‘Oleanna’ at Independence Studio on 3: Mamet’s somewhat outmoded play, still with moments of power
Our national conversation about male-female power relations -- and their abuses -- have moved on from 1992, when this play debuted. Yet, thanks to good performances and strong staging, this production has a few almost redemptive moments of connection and power.
Carol, a struggling college student, is baffled and obtuse at first, then inexplicably aggressive and arrogant. John, her professor, may just be trying to help — first her, then himself. But he’s cursed with a tin ear, a condescending attitude, and an unfortunate tendency to invade his student’s personal space.
John’s conversations on an intermittently ringing phone suggest he has other pressing concerns: a new house he may lose, a tenure decision in doubt, a wife who seems to need constant reassurance. In three acts and just 75 minutes, Carol will morph from insecure dilettante to harpy feminist, representing an unnamed group whose complaints against John may cost him his livelihood.
Neither the professor nor the student in David Mamet’s 1992 play Oleanna — about power reversals, shifting perspectives, gender, roles, and academic freedom — is particularly likable, or even believable. The revival at the Walnut Street Theatre’s Independence Studio on 3, directed by Debi Marcucci, makes us recoil from both characters, and the caricatures they represent.

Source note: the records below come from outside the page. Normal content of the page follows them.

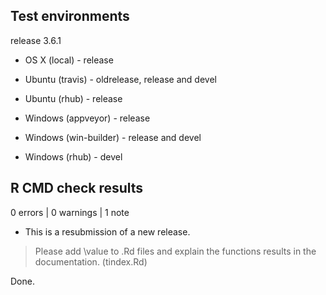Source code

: ## Test environments

release 3.6.1

* OS X (local) - release

* Ubuntu (travis) - oldrelease, release and devel
* Ubuntu (rhub) - release

* Windows (appveyor) - release
* Windows (win-builder) - release and devel
* Windows (rhub) - devel

## R CMD check results

0 errors | 0 warnings | 1 note

* This is a resubmission of a new release.

> Please add \value to .Rd files and explain the functions results in the documentation. (tindex.Rd)

Done.

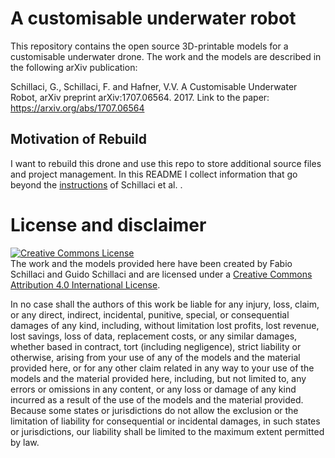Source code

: # A customisable underwater robot
This repository contains the open source 3D-printable models for a customisable underwater drone. The work and the models are described in the following arXiv publication:

Schillaci, G., Schillaci, F. and Hafner, V.V. A Customisable Underwater Robot, arXiv preprint arXiv:1707.06564. 2017. Link to the paper: <a href="https://arxiv.org/abs/1707.06564" target="_blank">https://arxiv.org/abs/1707.06564 </a>

## Motivation of Rebuild
I want to rebuild this drone and use this repo to store additional source files and project management.
In this README I collect information that go beyond the [instructions](./instructions.md) of Schillaci et al. .


# License and disclaimer
<a rel="license" href="http://creativecommons.org/licenses/by/4.0/"><img alt="Creative Commons License" style="border-width:0" src="https://i.creativecommons.org/l/by/4.0/88x31.png" /></a><br />The work and the models provided here have been created by Fabio Schillaci and Guido Schillaci and are licensed under a <a rel="license" href="http://creativecommons.org/licenses/by/4.0/">Creative Commons Attribution 4.0 International License</a>.

In no case shall the authors of this work be liable for any injury, loss, claim, or any direct, indirect, incidental, punitive, special, or consequential damages of any kind, including, without limitation lost profits, lost revenue, lost savings, loss of data, replacement costs, or any similar damages, whether based in contract, tort (including negligence), strict liability or otherwise, arising from your use of any of the models and the material provided here, or for any other claim related in any way to your use of the models and the material provided here, including, but not limited to, any errors or omissions in any content, or any loss or damage of any kind incurred as a result of the use of the models and the material provided. Because some states or jurisdictions do not allow the exclusion or the limitation of liability for consequential or incidental damages, in such states or jurisdictions, our liability shall be limited to the maximum extent permitted by law.
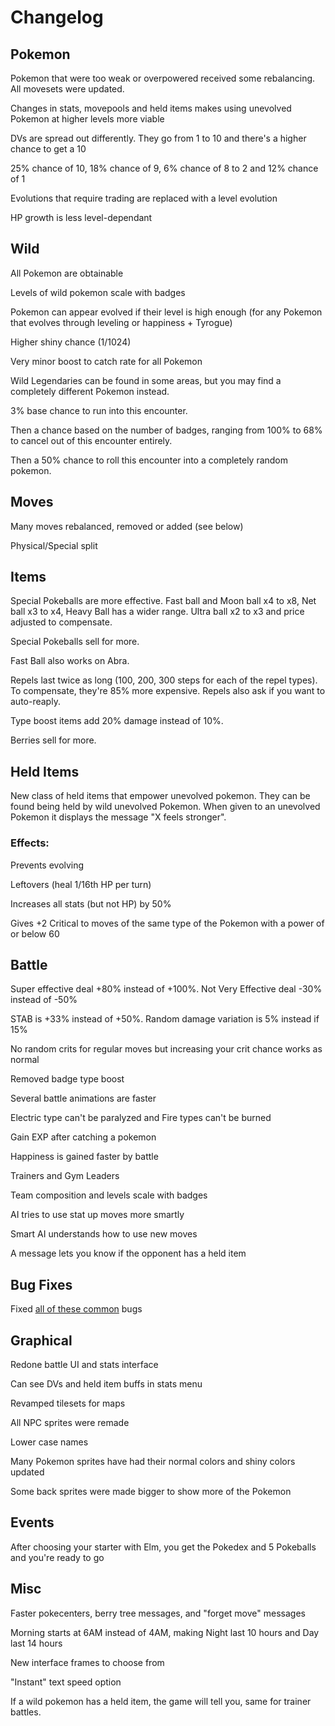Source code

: # Changelog


## Pokemon
Pokemon that were too weak or overpowered received some rebalancing. All movesets were updated.

Changes in stats, movepools and held items makes using unevolved Pokemon at higher levels more viable

DVs are spread out differently. They go from 1 to 10 and there's a higher chance to get a 10

25% chance of 10, 18% chance of 9, 6% chance of 8 to 2 and 12% chance of 1

Evolutions that require trading are replaced with a level evolution

HP growth is less level-dependant

## Wild
All Pokemon are obtainable

Levels of wild pokemon scale with badges

Pokemon can appear evolved if their level is high enough (for any Pokemon that evolves through leveling or happiness + Tyrogue)

Higher shiny chance (1/1024)

Very minor boost to catch rate for all Pokemon

Wild Legendaries can be found in some areas, but you may find a completely different Pokemon instead.

3% base chance to run into this encounter. 

Then a chance based on the number of badges, ranging from 100% to 68% to cancel out of this encounter entirely.

Then a 50% chance to roll this encounter into a completely random pokemon.

## Moves
Many moves rebalanced, removed or added (see below)

Physical/Special split

## Items

Special Pokeballs are more effective. Fast ball and Moon ball x4 to x8, Net ball x3 to x4, Heavy Ball has a wider range. Ultra ball x2 to x3 and price adjusted to compensate.

Special Pokeballs sell for more.

Fast Ball also works on Abra.

Repels last twice as long (100, 200, 300 steps for each of the repel types). To compensate, they're 85% more expensive. Repels also ask if you want to auto-reaply.

Type boost items add 20% damage instead of 10%.

Berries sell for more.

## Held Items
New class of held items that empower unevolved pokemon. They can be found being held by wild unevolved Pokemon. When given to an unevolved Pokemon it displays the message "X feels stronger".

  ### Effects:
  
  Prevents evolving
  
  Leftovers (heal 1/16th HP per turn)
  
  Increases all stats (but not HP) by 50%
  
  Gives +2 Critical to moves of the same type of the Pokemon with a power of or below 60
  
  
## Battle
Super effective deal +80% instead of +100%. Not Very Effective deal -30% instead of -50%

STAB is +33% instead of +50%. Random damage variation is 5% instead if 15%

No random crits for regular moves but increasing your crit chance works as normal

Removed badge type boost

Several battle animations are faster

Electric type can't be paralyzed and Fire types can't be burned

Gain EXP after catching a pokemon

Happiness is gained faster by battle

Trainers and Gym Leaders

Team composition and levels scale with badges

AI tries to use stat up moves more smartly

Smart AI understands how to use new moves

A message lets you know if the opponent has a held item

## Bug Fixes
Fixed [all of these common](https://github.com/pret/pokecrystal/blob/master/docs/bugs_and_glitches.md) bugs

## Graphical
Redone battle UI and stats interface

Can see DVs and held item buffs in stats menu

Revamped tilesets for maps

All NPC sprites were remade

Lower case names

Many Pokemon sprites have had their normal colors and shiny colors updated

Some back sprites were made bigger to show more of the Pokemon

## Events
After choosing your starter with Elm, you get the Pokedex and 5 Pokeballs and you're ready to go

## Misc
Faster pokecenters, berry tree messages, and "forget move" messages

Morning starts at 6AM instead of 4AM, making Night last 10 hours and Day last 14 hours

New interface frames to choose from

"Instant" text speed option

If a wild pokemon has a held item, the game will tell you, same for trainer battles.
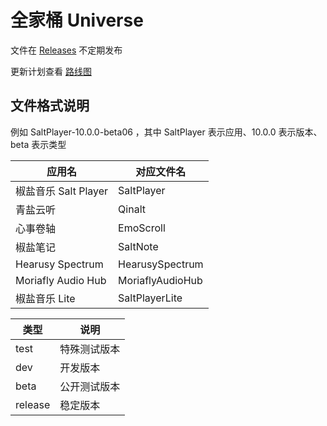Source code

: # 全家桶 Universe

文件在 [Releases](https://github.com/Sakawish/Universe/releases) 不定期发布

更新计划查看 [路线图](https://github.com/Sakawish/Roadmap)

## 文件格式说明

例如 SaltPlayer-10.0.0-beta06 ，其中 SaltPlayer 表示应用、10.0.0 表示版本、beta 表示类型

| 应用名 | 对应文件名 |
| -- | -- |
| 椒盐音乐 Salt Player | SaltPlayer |
| 青盐云听 | Qinalt |
| 心事卷轴 | EmoScroll |
| 椒盐笔记 | SaltNote |
| Hearusy Spectrum | HearusySpectrum |
| Moriafly Audio Hub | MoriaflyAudioHub |
| 椒盐音乐 Lite | SaltPlayerLite |

| 类型 | 说明 |
| -- | -- |
| test | 特殊测试版本 |
| dev | 开发版本 |
| beta | 公开测试版本 |
| release | 稳定版本 |
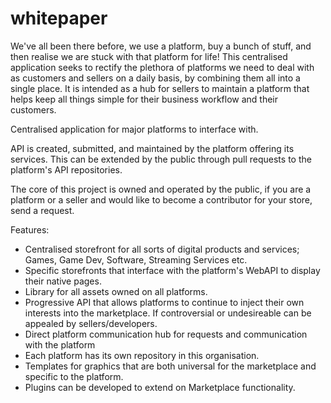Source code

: # whitepaper

We've all been there before, we use a platform, buy a bunch of stuff, and then realise we are stuck with that platform for life! This centralised application seeks to rectify the plethora of platforms we need to deal with as customers and sellers on a daily basis, by combining them all into a single place. It is intended as a hub for sellers to maintain a platform that helps keep all things simple for their business workflow and their customers.

Centralised application for major platforms to interface with. 

API is created, submitted, and maintained by the platform offering its services. This can be extended by the public through pull requests to the platform's API repositories.

The core of this project is owned and operated by the public, if you are a platform or a seller and would like to become a contributor for your store, send a request.

Features:

- Centralised storefront for all sorts of digital products and services; Games, Game Dev, Software, Streaming Services etc.
- Specific storefronts that interface with the platform's WebAPI to display their native pages.
- Library for all assets owned on all platforms.
- Progressive API that allows platforms to continue to inject their own interests into the marketplace. If controversial or undesireable can be appealed by sellers/developers.
- Direct platform communication hub for requests and communication with the platform
- Each platform has its own repository in this organisation.
- Templates for graphics that are both universal for the marketplace and specific to the platform.
- Plugins can be developed to extend on Marketplace functionality.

Written in the aftermath of the 1991 Anita Hill-Clarence Thomas hearings, when sexual harassment was entering the country’s lexicon, Oleanna is something of a cop-out. It injects a note of postmodernist uncertainty into interactions that are often, if not always, relatively clear-cut. After all, Hill didn’t misunderstand her boss Clarence Thomas’ alleged fixations on both pornography and dating her. Either Hill lied or Thomas was way out of line.
Still, one can understand the temptation to revive Oleanna. The recent controversy over Supreme Court nominee Brett Kavanaugh, the larger #MeToo movement, and the swelling ranks of women in politics all seem like echoes of that earlier time.
It’s also fair to say that men and women continue to see these issues differently: Men fret about being penalized for office flirting while women report far more egregious abuses of power. We still, sometimes, talk past each other, just as Mamet’s characters do.
Marcucci has added another layer of complexity to Oleanna (whose title is an ironic reference to a 19th-century Pennsylvania utopian community) by casting two fine African American actors, Jessica Johnson and Johnnie Hobbs Jr. Johnson brings a fierce intensity to Carol (though making her transformation credible would tax even Meryl Streep), and Hobbs combines a commanding physical presence with a tendency to sputter in frustration.
Roman Tatarowicz’s white set, a slightly abstracted professor’s office, includes a provocative photograph of John with his white wife. Jimmy Lawlor’s lighting bathes the intrusive phone in an otherworldly glow, and Rebecca Dwight’s costumes show John becoming slovenly in shirtsleeves while an increasingly assertive Carol ends up in a dark pantsuit and heels.
It’s tempting to say that Oleanna, which I first saw in the original Mamet-directed production with William H. Macy and Rebecca Pidgeon, hasn’t aged well. Perhaps it was never a very good play to begin with. But it does have one brilliant, manipulative moment that almost redeems it: the instant in which audience members, male and female alike, find themselves uncomfortably implicated in John’s rage.